### Request 1
List every benchmark demo class name that appears in the commit page below.
### Request 2
Give a two-sentence summary of the commit page below.

### Passage provided
Use the opposite constraint axis inside the constraint solver for the second object (-normal).

This makes it easier to port existing constraints and makes it 100% compatible with ODE quickstep constraint layout (getInfo2)
2008-12-03 04:52:23 +00:00
parent 12a9a6e412
commit a064fd2052
4 changed files with 43 additions and 48 deletions
--- a/Demos/Benchmarks/main.cpp
+++ b/Demos/Benchmarks/main.cpp
@@ -27,9 +27,9 @@ int main(int argc,char** argv)
 	GLDebugDrawer	gDebugDrawer;

 //	BenchmarkDemo1 benchmarkDemo;
-//	BenchmarkDemo2 benchmarkDemo;
+	BenchmarkDemo2 benchmarkDemo;
 //	BenchmarkDemo3 benchmarkDemo;
-	BenchmarkDemo4 benchmarkDemo;
+//	BenchmarkDemo4 benchmarkDemo;
 //	BenchmarkDemo5 benchmarkDemo;
 //	BenchmarkDemo6 benchmarkDemo;
 //	BenchmarkDemo7 benchmarkDemo;
--- a/Demos/OpenGL/DemoApplication.cpp
+++ b/Demos/OpenGL/DemoApplication.cpp
@@ -773,7 +773,7 @@ void	DemoApplication::mouseMotionFunc(int x,int y)

 btRigidBody*	DemoApplication::localCreateRigidBody(float mass, const btTransform& startTransform,btCollisionShape* shape)

### The data
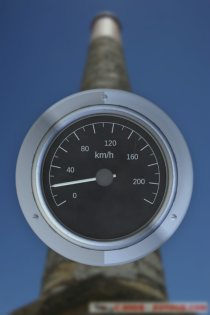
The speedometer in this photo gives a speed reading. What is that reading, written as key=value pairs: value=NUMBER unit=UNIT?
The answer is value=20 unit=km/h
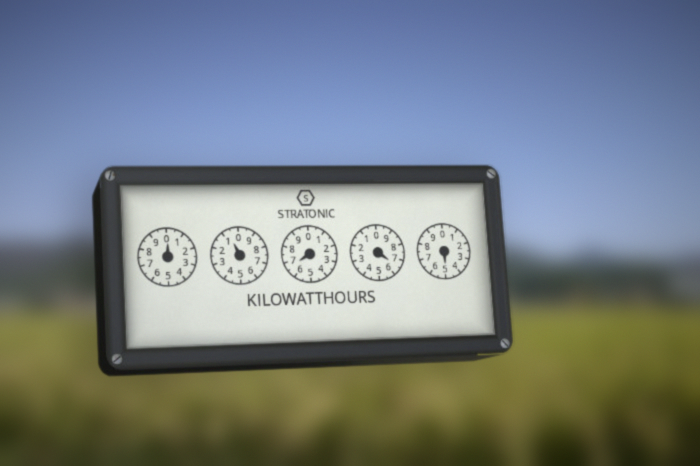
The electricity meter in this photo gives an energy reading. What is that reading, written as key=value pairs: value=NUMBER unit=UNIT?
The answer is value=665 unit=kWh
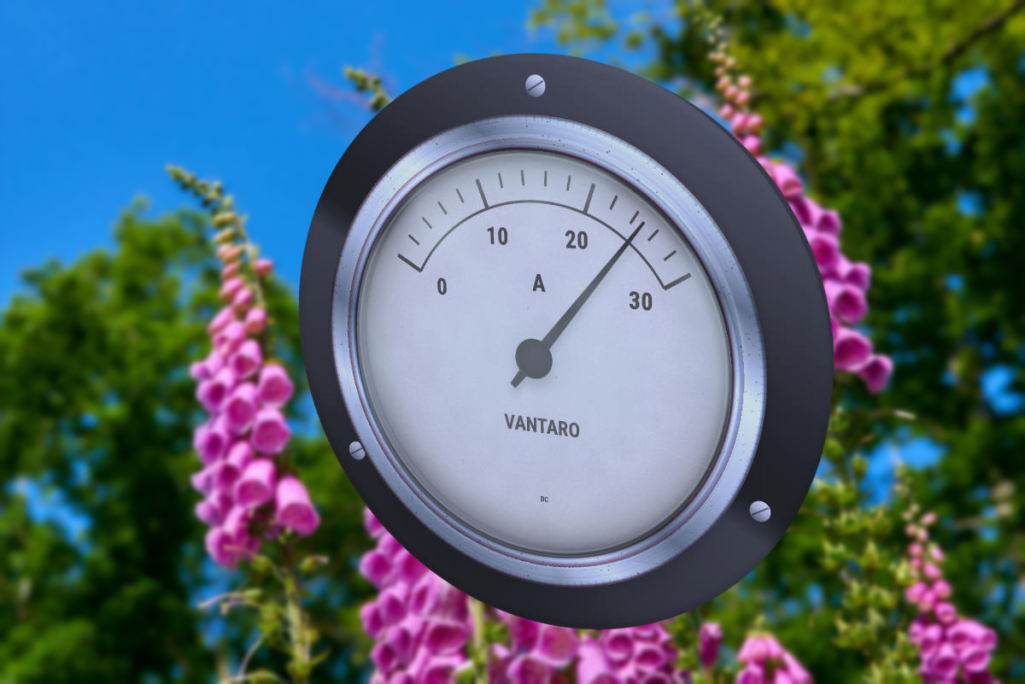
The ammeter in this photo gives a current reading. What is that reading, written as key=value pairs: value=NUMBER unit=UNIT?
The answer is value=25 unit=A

...

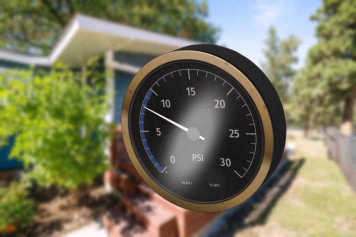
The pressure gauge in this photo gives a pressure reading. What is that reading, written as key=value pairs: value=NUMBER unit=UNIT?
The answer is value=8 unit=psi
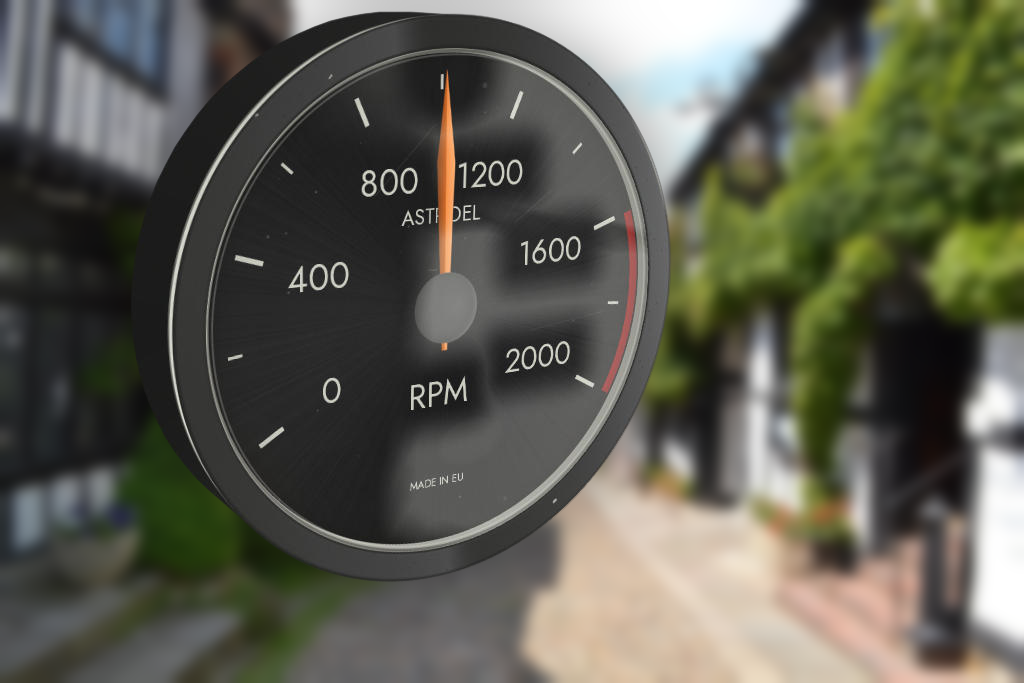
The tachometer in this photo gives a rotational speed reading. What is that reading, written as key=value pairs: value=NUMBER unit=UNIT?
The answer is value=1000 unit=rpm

==

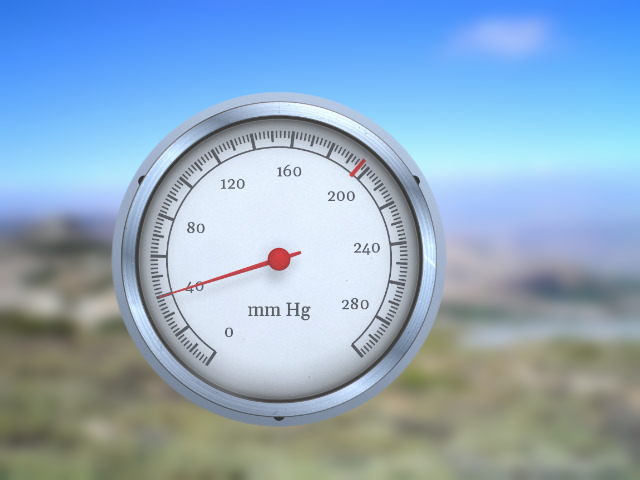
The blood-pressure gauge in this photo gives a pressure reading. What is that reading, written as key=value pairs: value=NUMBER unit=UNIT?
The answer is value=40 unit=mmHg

### Reply 1
BenchmarkDemo1
BenchmarkDemo2
BenchmarkDemo3
BenchmarkDemo4
BenchmarkDemo5
BenchmarkDemo6
BenchmarkDemo7

### Reply 2
The commit makes the constraint solver use the opposite constraint axis (-normal) for the second object, which makes existing constraints easier to port and fully compatible with the ODE quickstep constraint layout (getInfo2). It changes 4 files with 43 additions and 48 deletions, including a switch in the benchmarks main.cpp from BenchmarkDemo4 to BenchmarkDemo2 as the active demo.